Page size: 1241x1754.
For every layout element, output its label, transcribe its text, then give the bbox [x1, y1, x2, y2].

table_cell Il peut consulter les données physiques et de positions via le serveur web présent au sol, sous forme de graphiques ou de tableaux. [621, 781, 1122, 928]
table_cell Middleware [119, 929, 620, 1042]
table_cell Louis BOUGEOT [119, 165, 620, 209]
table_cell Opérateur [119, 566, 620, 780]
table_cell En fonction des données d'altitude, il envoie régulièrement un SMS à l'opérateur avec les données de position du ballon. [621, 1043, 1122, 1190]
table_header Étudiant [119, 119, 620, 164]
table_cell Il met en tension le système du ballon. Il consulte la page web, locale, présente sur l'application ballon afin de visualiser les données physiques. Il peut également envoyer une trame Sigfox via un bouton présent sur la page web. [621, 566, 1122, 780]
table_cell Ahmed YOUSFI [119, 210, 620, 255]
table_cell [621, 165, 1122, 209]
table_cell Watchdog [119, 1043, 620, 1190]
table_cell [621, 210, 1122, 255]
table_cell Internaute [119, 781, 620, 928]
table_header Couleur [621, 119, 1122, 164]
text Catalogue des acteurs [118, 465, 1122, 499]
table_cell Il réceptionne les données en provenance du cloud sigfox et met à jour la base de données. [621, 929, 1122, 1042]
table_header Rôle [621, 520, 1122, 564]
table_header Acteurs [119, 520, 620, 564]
——
→ **Task goal**: Rewrite all of the records above, swapping "Watchdog" for "Chien de garde" and leaving everything else unchanged.

→ **Response to the task**:
Page size: 1241x1754.
For every layout element, output its label, transcribe its text, then give the bbox [x1, y1, x2, y2].

table_cell Il peut consulter les données physiques et de positions via le serveur web présent au sol, sous forme de graphiques ou de tableaux. [621, 781, 1122, 928]
table_cell Middleware [119, 929, 620, 1042]
table_cell Louis BOUGEOT [119, 165, 620, 209]
table_cell Opérateur [119, 566, 620, 780]
table_cell En fonction des données d'altitude, il envoie régulièrement un SMS à l'opérateur avec les données de position du ballon. [621, 1043, 1122, 1190]
table_header Étudiant [119, 119, 620, 164]
table_cell Il met en tension le système du ballon. Il consulte la page web, locale, présente sur l'application ballon afin de visualiser les données physiques. Il peut également envoyer une trame Sigfox via un bouton présent sur la page web. [621, 566, 1122, 780]
table_cell Ahmed YOUSFI [119, 210, 620, 255]
table_cell [621, 165, 1122, 209]
table_cell Chien de garde [119, 1043, 620, 1190]
table_cell [621, 210, 1122, 255]
table_cell Internaute [119, 781, 620, 928]
table_header Couleur [621, 119, 1122, 164]
text Catalogue des acteurs [118, 465, 1122, 499]
table_cell Il réceptionne les données en provenance du cloud sigfox et met à jour la base de données. [621, 929, 1122, 1042]
table_header Rôle [621, 520, 1122, 564]
table_header Acteurs [119, 520, 620, 564]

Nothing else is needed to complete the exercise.